Record extracts:
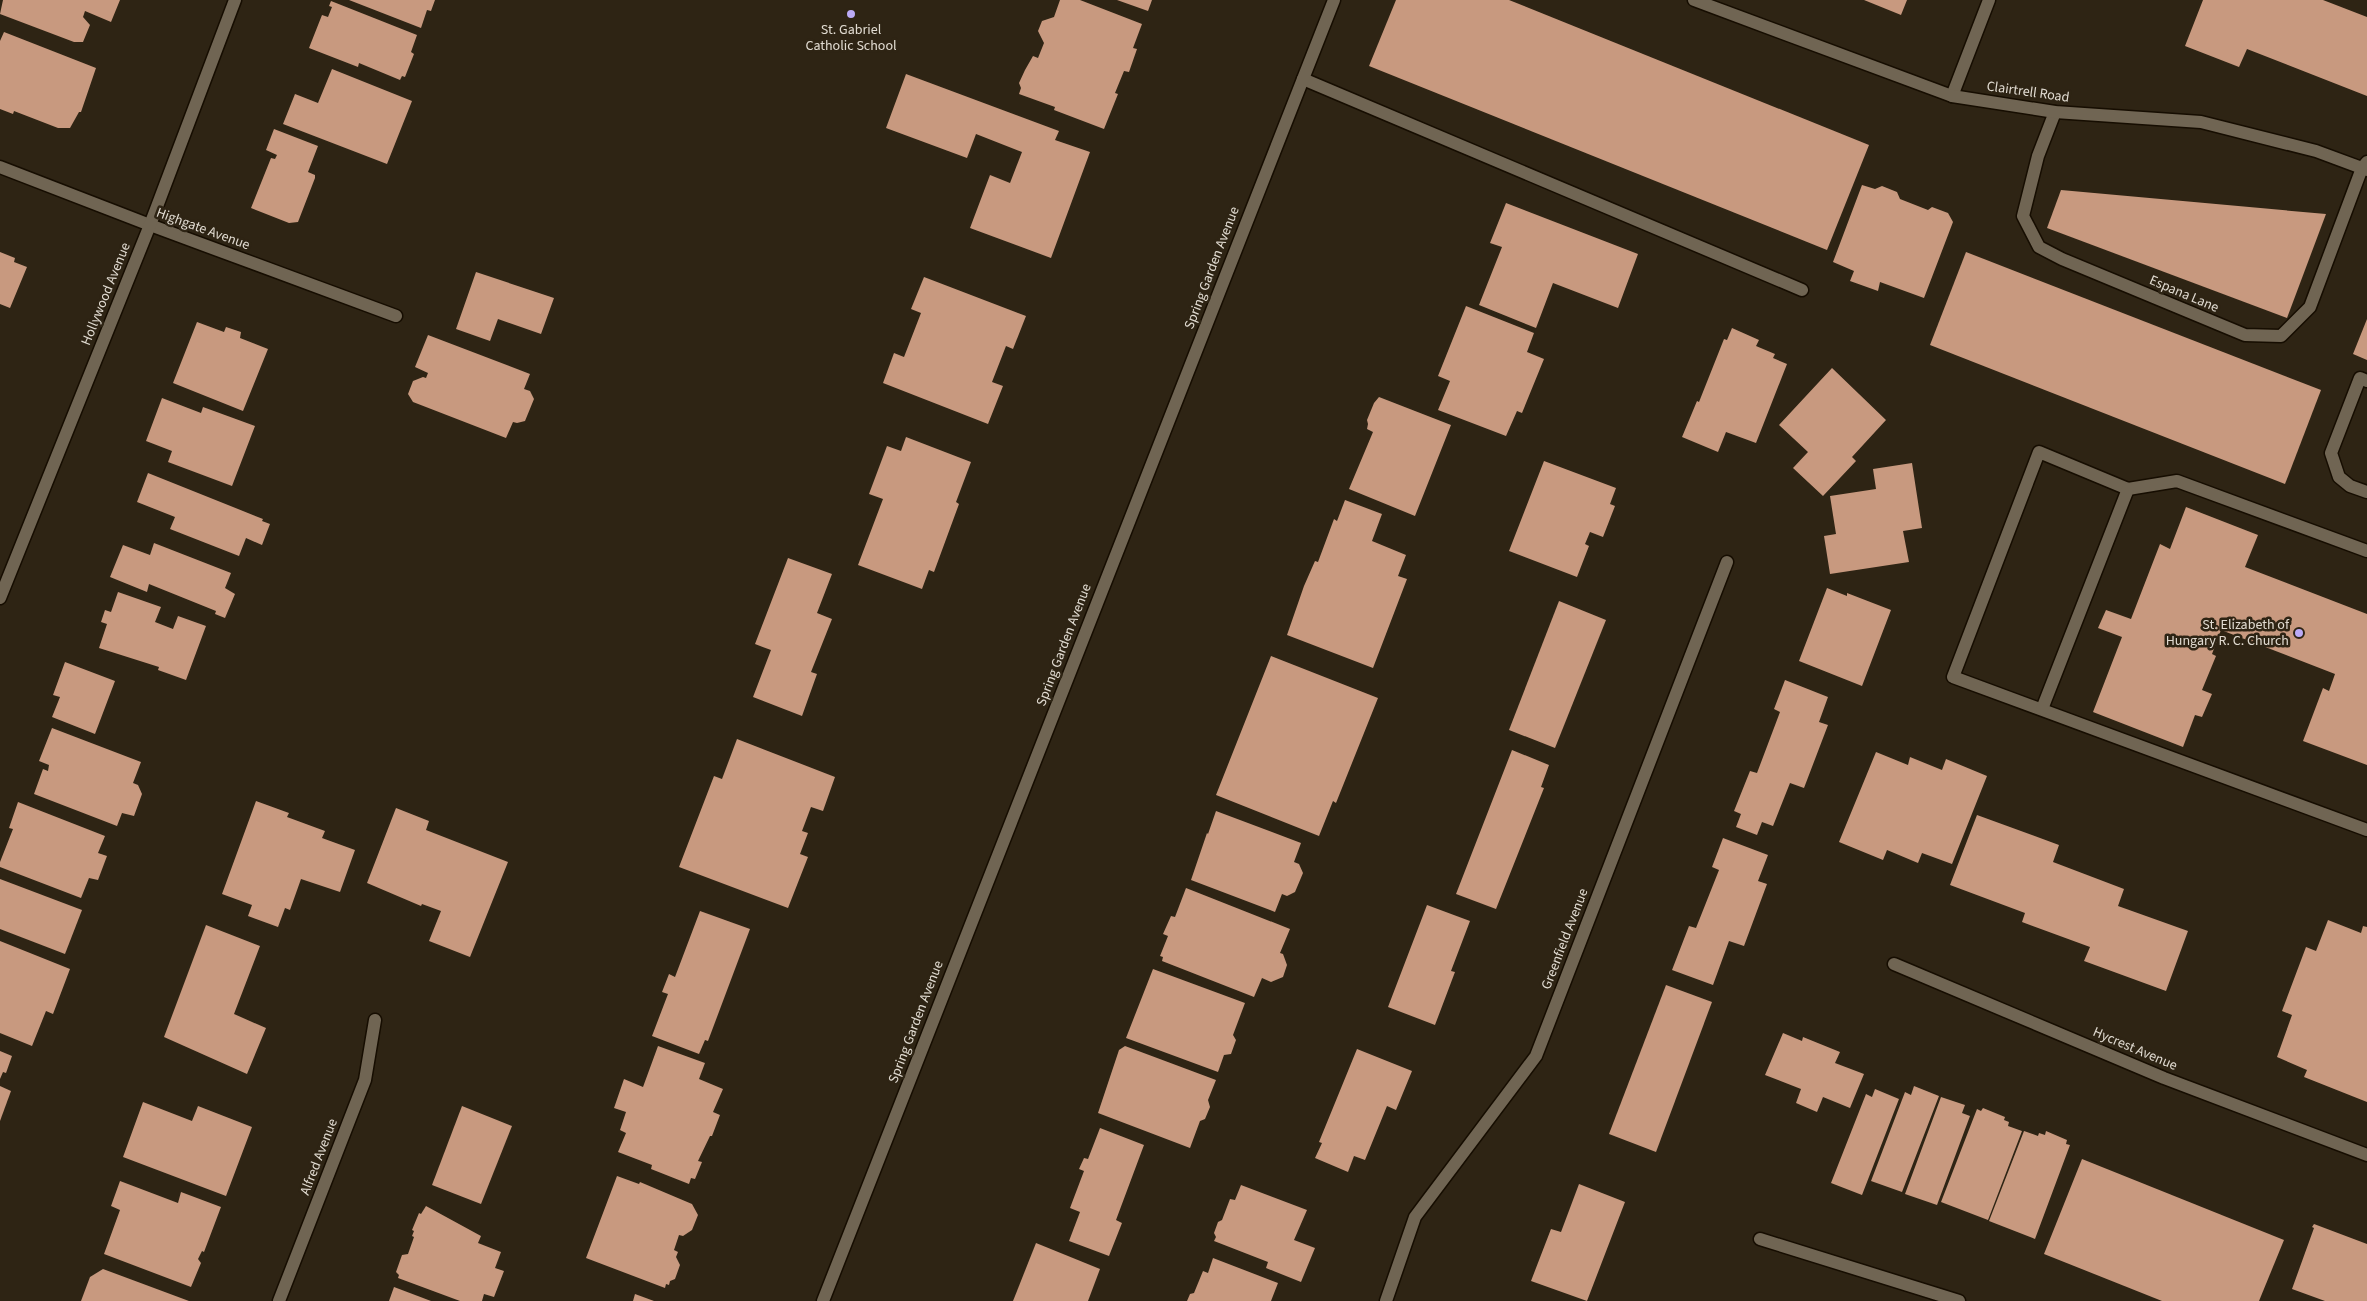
<svg xmlns="http://www.w3.org/2000/svg" width="2367" height="1301" font-family="'Source Sans 3',sans-serif">
<rect width="100%" height="100%" fill="#2e2414"/>
<g fill="#c8997f">
<path d="M3,0H120L111,22L85,11L83,17L90,25L83,42H74L0,14Z"/>
<path d="M349,0H435L431,11L427,10L421,28Z"/>
<path d="M1060,0H1080L1142,24L1133,48L1137,49L1129,72L1124,71L1115,93L1118,94L1104,129L1054,110L1055,107L1019,94L1021,88L1019,83L1025,70L1033,56L1038,58L1044,43L1038,31L1042,21L1054,17Z"/>
<path d="M1117,0H1152L1148,11Z"/>
<path d="M1396,0H1509L1869,145L1827,250L1369,66Z"/>
<path d="M1864,0H1907L1901,15Z"/>
<path d="M2203,0H2323L2367,17V96L2247,49L2239,67L2185,46Z"/>
<path d="M331,1L417,35L411,52L414,54L405,77L402,76L400,80L359,63L358,67L309,48L322,15L328,17L332,7L329,6Z"/>
<path d="M4,32L96,68L81,112H79L70,128H58L14,111L13,114L0,109V41Z"/>
<path d="M332,69L412,101L387,164L283,124L295,94L318,103Z"/>
<path d="M906,74L1059,131L1055,140L1090,152L1051,258L970,228L990,175L1010,183L1022,152L976,134L967,158L886,128Z"/>
<path d="M274,129L318,146L308,172L315,175V178L298,222L289,223L251,208L271,158L275,159L277,155L266,150Z"/>
<path d="M1862,185L1875,189L1882,186L1897,192L1900,199L1928,210L1932,207L1948,213L1953,222L1924,298L1880,282L1878,291L1850,281L1854,271L1833,262Z"/>
<path d="M2061,190L2326,214L2287,318L2047,228Z"/>
<path d="M1506,203L1638,254L1618,308L1553,283L1536,328L1479,305L1502,247L1490,243Z"/>
<path d="M0,252L15,258L14,262L27,267L10,308L0,304Z"/>
<path d="M1966,252L2321,390L2285,484L1930,345Z"/>
<path d="M476,272L554,298L541,334L498,319L490,341L456,329Z"/>
<path d="M924,277L1026,316L1013,349L1006,346L992,382L1003,386L988,424L883,383L894,353L904,357L921,313L911,309Z"/>
<path d="M1466,306L1534,333L1527,352L1544,359L1522,413L1517,411L1506,436L1438,410L1450,381L1438,376Z"/>
<path d="M2367,319V360L2353,354Z"/>
<path d="M197,322L224,332L226,327L241,332L240,338L268,349L243,411L173,383Z"/>
<path d="M1732,328L1759,340L1756,346L1775,354L1773,358L1787,364L1756,443L1726,432L1718,452L1682,437L1697,401L1699,402L1724,339L1727,340Z"/>
<path d="M428,335L530,374L524,389L530,391L534,399L525,421L517,423L513,422L506,438L413,402L408,394L413,381L423,377L426,378L428,373L415,367Z"/>
<path d="M1832,368L1886,420L1852,457L1856,461L1823,496L1793,468L1808,452L1779,425Z"/>
<path d="M1379,397L1451,425L1415,516L1349,489L1373,432L1367,429L1368,424L1367,420L1374,403Z"/>
<path d="M162,398L201,413L203,407L255,426L232,486L168,462L172,451L146,441Z"/>
<path d="M906,437L971,462L956,502L959,504L934,572L929,570L922,589L858,565L883,499L869,494L887,446L901,451Z"/>
<path d="M1544,461L1616,488L1610,504L1615,506L1603,537L1590,532L1585,544L1589,546L1577,577L1509,551Z"/>
<path d="M1912,463L1922,528L1903,531L1909,562L1830,574L1824,536L1836,534L1830,496L1876,489L1873,469Z"/>
<path d="M148,473L263,519L262,521L270,524L262,545L246,538L239,556L170,529L175,517L137,502Z"/>
<path d="M1345,500L1382,514L1372,541L1406,555L1398,576L1407,579L1373,668L1287,635L1304,586L1315,561L1318,562L1334,519L1337,521Z"/>
<path d="M2186,507L2258,535L2245,567L2367,614V765L2303,741L2323,688L2329,691L2335,674L2221,630L2212,654L2216,656L2202,690L2212,694L2202,717L2195,715L2183,747L2093,712L2122,637L2098,628L2106,610L2131,619L2160,544L2170,549Z"/>
<path d="M154,543L231,573L225,588L235,594L225,618L215,614L216,611L149,584L147,592L110,577L123,545L150,555Z"/>
<path d="M788,558L832,574L817,613L832,619L811,672L817,674L802,716L753,697L771,650L755,644Z"/>
<path d="M1827,588L1847,596V593L1891,610L1862,686L1799,661Z"/>
<path d="M118,592L161,607L155,622L173,629L178,616L206,626L186,680L158,670L159,667L99,648L107,624L101,622L105,610L111,612Z"/>
<path d="M1559,601L1606,620L1555,748L1509,730Z"/>
<path d="M1271,656L1378,698L1336,803L1333,801L1319,836L1216,795Z"/>
<path d="M65,662L115,681L95,734L52,717L60,697L53,695Z"/>
<path d="M1785,680L1828,697L1819,722L1828,725L1804,788L1790,783L1773,826L1762,822L1757,835L1736,827L1741,814L1734,811L1750,771L1757,773L1780,712L1774,709Z"/>
<path d="M52,728L141,762L133,783L138,785L142,794L134,816L122,813L117,826L34,794L43,769L48,771L49,765L39,761Z"/>
<path d="M737,739L835,777L823,811L811,807L802,831L808,833L800,854L808,857L788,908L679,867L714,776L722,779Z"/>
<path d="M1512,750L1549,765L1541,787L1544,788L1496,909L1456,894Z"/>
<path d="M1876,752L1908,765L1910,757L1942,770L1946,759L1987,776L1952,864L1922,853L1918,863L1887,850L1883,860L1839,842Z"/>
<path d="M256,801L289,813L287,817L325,831L322,838L355,850L340,892L301,879L290,910L285,908L278,927L248,916L252,905L222,894Z"/>
<path d="M18,802L105,836L98,853L107,856L98,880L89,878L81,898L0,867V862L13,829L9,828Z"/>
<path d="M396,808L429,821L426,830L508,862L470,957L429,941L441,911L422,904L421,906L367,883Z"/>
<path d="M1216,811L1301,843L1294,862L1299,864L1303,873L1295,892L1287,896L1282,894L1275,912L1191,880L1207,833L1208,834Z"/>
<path d="M1977,815L2059,845L2053,862L2124,889L2118,906L2188,931L2166,991L2084,961L2090,947L2022,922L2025,913L1950,885Z"/>
<path d="M1723,838L1768,855L1758,881L1767,884L1744,946L1729,941L1713,985L1672,970L1689,926L1696,928L1719,870L1712,867Z"/>
<path d="M0,879L82,910L65,954L0,929Z"/>
<path d="M1186,888L1290,929L1280,953L1283,954L1287,965L1283,977L1271,982L1262,978L1254,997L1162,961L1163,957L1160,956L1168,936L1163,934L1171,916L1175,917Z"/>
<path d="M1427,905L1470,921L1451,971L1455,972L1435,1025L1388,1007Z"/>
<path d="M700,911L750,929L708,1041L705,1040L699,1054L652,1036L668,994L662,992L669,974L675,977Z"/>
<path d="M2328,920L2361,933L2363,926L2367,927V1102L2304,1077L2307,1070L2277,1057L2292,1015L2282,1011L2306,947L2316,951Z"/>
<path d="M206,925L260,946L234,1014L266,1028L247,1074L164,1037Z"/>
<path d="M0,941L70,969L53,1014L46,1011L32,1046L0,1033Z"/>
<path d="M1153,969L1245,1003L1233,1035L1236,1040L1231,1054L1224,1055L1218,1072L1126,1038Z"/>
<path d="M1666,985L1712,1002L1656,1152L1609,1134Z"/>
<path d="M1783,1033L1802,1041L1803,1037L1840,1052L1835,1063L1864,1074L1850,1108L1823,1097L1817,1112L1796,1103L1801,1089L1765,1075Z"/>
<path d="M658,1046L705,1063L699,1079L723,1089L713,1112L720,1115L712,1136H710L698,1161L702,1162L695,1179L691,1178L689,1184L651,1169L652,1165L618,1152L626,1133L620,1130L626,1112L614,1108L624,1079L643,1087Z"/>
<path d="M1125,1046L1216,1080L1208,1100L1210,1107L1205,1119L1200,1121L1190,1148L1098,1113L1119,1050Z"/>
<path d="M1357,1049L1412,1071L1396,1110L1387,1106L1365,1160L1354,1156L1348,1172L1315,1158L1322,1143L1319,1142Z"/>
<path d="M0,1051L12,1056L6,1073L3,1072L0,1079Z"/>
<path d="M0,1086L11,1091L0,1121Z"/>
<path d="M1914,1086L1939,1096L1902,1192L1871,1181L1905,1092L1911,1095Z"/>
<path d="M1875,1089L1899,1099L1862,1195L1831,1183L1866,1094L1872,1097Z"/>
<path d="M1941,1097L1965,1105L1962,1113L1970,1116L1937,1205L1905,1194Z"/>
<path d="M143,1102L192,1121L198,1106L252,1127L226,1196L123,1157Z"/>
<path d="M462,1106L512,1126L481,1204L432,1185Z"/>
<path d="M1983,1108L2005,1117L2004,1120L2009,1122L2008,1126L2022,1131L1988,1220L1941,1202L1977,1109L1981,1111Z"/>
<path d="M1100,1128L1144,1145L1116,1220L1122,1223L1109,1256L1069,1241L1080,1212L1070,1208L1084,1171L1079,1169L1084,1158L1088,1159Z"/>
<path d="M2024,1131L2038,1136L2039,1133L2045,1135L2046,1131L2067,1140L2066,1144L2070,1145L2035,1239L1989,1221Z"/>
<path d="M2082,1159L2284,1240L2259,1301H2162L2044,1254Z"/>
<path d="M617,1176L639,1184L640,1182L692,1204L698,1215L692,1230L683,1236L679,1235L674,1250L678,1252L676,1257L680,1265L675,1279L670,1281L669,1285L666,1284L665,1288L586,1258Z"/>
<path d="M120,1181L178,1203L181,1192L221,1207L204,1252L202,1251L198,1259L201,1263L191,1287L104,1254L120,1210L111,1206Z"/>
<path d="M1579,1184L1625,1202L1587,1301L1531,1281L1551,1229L1561,1232Z"/>
<path d="M1241,1185L1307,1210L1294,1240L1315,1248L1301,1282L1266,1268L1268,1262L1214,1241L1216,1237L1214,1233L1218,1222L1222,1220L1230,1199L1235,1200Z"/>
<path d="M426,1206L481,1236L478,1243L501,1252L495,1268L504,1271L494,1297L484,1294L482,1301H460L398,1278L399,1275L396,1272L402,1255L408,1254L414,1237L412,1236L414,1231L412,1230L419,1213L421,1214Z"/>
<path d="M2314,1224L2367,1244V1301H2325L2292,1289L2314,1228L2312,1227Z"/>
<path d="M1036,1243L1100,1269L1088,1301H1013Z"/>
<path d="M1213,1258L1278,1283L1271,1301H1187L1190,1294L1194,1293L1203,1271L1208,1273Z"/>
<path d="M103,1269L189,1301H81L90,1277Z"/>
<path d="M394,1287L431,1301H389Z"/>
<path d="M635,1294L654,1301H633Z"/>
</g>
<g fill="none" stroke-linecap="round" stroke-linejoin="round">
<g stroke="#160d01" stroke-width="15">
<g id="lane">
<path d="M1303,79L1802,290"/>
<path d="M1952,96L1989,0"/>
<path d="M2055,112L2038,156L2023,216L2039,247L2062,259L2245,335L2281,336L2310,307L2362,168L2367,162"/>
<path d="M2367,381L2360,378L2331,453L2339,477L2350,486L2367,492"/>
<path d="M2367,551L2177,481L2128,489L2039,452L1953,677L2367,830"/>
<path d="M2042,709L2128,489"/>
<path d="M1760,1239L1959,1301"/>
</g>
</g>
<g stroke="#160d01" stroke-width="15">
<g id="street">
<path d="M1694,0L1952,96L2055,112L2201,122L2316,151L2367,170"/>
<path d="M0,167L150,225L396,316"/>
<path d="M0,598L150,225L235,0"/>
<path d="M1894,964L2164,1078L2367,1155"/>
<path d="M279,1301L365,1080L375,1020"/>
<path d="M823,1301L1334,0"/>
<path d="M1386,1301L1415,1217L1536,1056L1727,562"/>
</g>
</g>
<use href="#lane" stroke="#706553" stroke-width="12"/>
<use href="#street" stroke="#706553" stroke-width="12"/>
</g>
<g fill="#bbaaf6" stroke="#2e2414" stroke-width="2">
<circle cx="851" cy="14" r="5"/>
<circle cx="2299" cy="633" r="5"/>
</g>
<g text-anchor="middle" dominant-baseline="central" stroke-width="5" stroke-linejoin="round" paint-order="stroke">
<g font-size="14" fill="#e1dbd1" stroke="#2e2414">
<text x="851" y="30">St. Gabriel<tspan x="851" dy="16">Catholic School</tspan></text>
<text x="2289" y="625" text-anchor="end">St. Elizabeth of<tspan x="2289" dy="16">Hungary R. C. Church</tspan></text>
</g>
<g font-size="14" fill="#e1dbd1" stroke="#2e2414">
<text transform="translate(2028 92) rotate(8)">Clairtrell Road</text>
<text transform="translate(203 229) rotate(20)">Highgate Avenue</text>
<text transform="translate(1212 268) rotate(-69)">Spring Garden Avenue</text>
<text transform="translate(106 294) rotate(-68)">Hollywood Avenue</text>
<text transform="translate(2184 294) rotate(23)">Espana Lane</text>
<text transform="translate(1064 645) rotate(-69)">Spring Garden Avenue</text>
<text transform="translate(1565 939) rotate(-69)">Greenfield Avenue</text>
<text transform="translate(916 1022) rotate(-69)">Spring Garden Avenue</text>
<text transform="translate(2135 1049) rotate(23)">Hycrest Avenue</text>
<text transform="translate(319 1157) rotate(-69)">Alfred Avenue</text>
</g>
</g>
</svg>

Problem details:
Find the lines above that hold "anchor", then copy each of them.

Result below:
<g text-anchor="middle" dominant-baseline="central" stroke-width="5" stroke-linejoin="round" paint-order="stroke">
<text x="2289" y="625" text-anchor="end">St. Elizabeth of<tspan x="2289" dy="16">Hungary R. C. Church</tspan></text>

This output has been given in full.